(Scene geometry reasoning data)
____

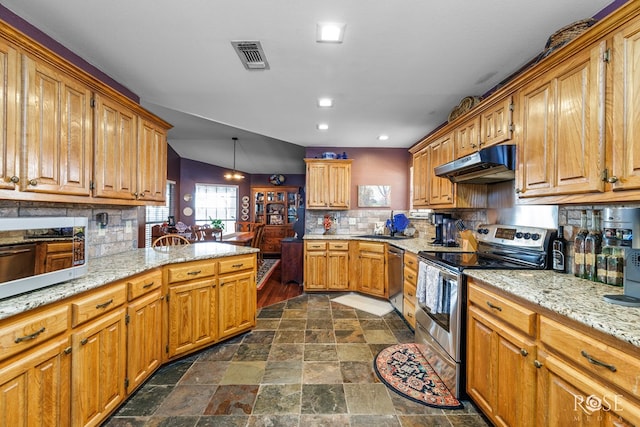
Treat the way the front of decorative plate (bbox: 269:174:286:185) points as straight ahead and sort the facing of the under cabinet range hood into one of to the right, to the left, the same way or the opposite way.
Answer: to the right

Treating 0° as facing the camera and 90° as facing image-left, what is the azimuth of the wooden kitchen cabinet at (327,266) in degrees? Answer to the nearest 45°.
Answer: approximately 0°

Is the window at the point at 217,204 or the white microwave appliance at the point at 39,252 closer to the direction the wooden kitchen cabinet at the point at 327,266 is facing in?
the white microwave appliance

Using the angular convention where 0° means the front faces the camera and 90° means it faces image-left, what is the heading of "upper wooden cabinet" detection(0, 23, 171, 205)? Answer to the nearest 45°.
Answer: approximately 315°

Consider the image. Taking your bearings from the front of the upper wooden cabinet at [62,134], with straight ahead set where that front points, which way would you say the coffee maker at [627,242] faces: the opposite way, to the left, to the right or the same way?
the opposite way

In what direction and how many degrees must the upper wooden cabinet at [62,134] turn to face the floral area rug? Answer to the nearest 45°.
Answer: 0° — it already faces it

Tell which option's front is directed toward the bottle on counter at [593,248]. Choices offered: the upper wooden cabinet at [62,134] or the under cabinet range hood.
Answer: the upper wooden cabinet

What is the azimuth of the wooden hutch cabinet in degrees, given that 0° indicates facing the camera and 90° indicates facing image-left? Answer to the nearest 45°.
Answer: approximately 0°

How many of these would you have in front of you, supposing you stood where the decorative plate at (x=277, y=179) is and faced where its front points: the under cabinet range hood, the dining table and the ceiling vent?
3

____

## Work order
Rewrite the stretch of the listing from the line containing "Consider the image." through the line containing "Answer: 0° — it already faces it", swapping "coffee maker" for "coffee machine" and keeping everything else the same.

## Response box
Consider the image. Taking your bearings from the front of the upper wooden cabinet at [62,134], with straight ahead set where that front points, which way would you say the coffee machine at [627,242] faces: the opposite way, to the left, to the right or the same way?
the opposite way

In what direction and how many degrees must the upper wooden cabinet at [62,134] turn to face the floral area rug? Answer to the nearest 45°.
Answer: 0° — it already faces it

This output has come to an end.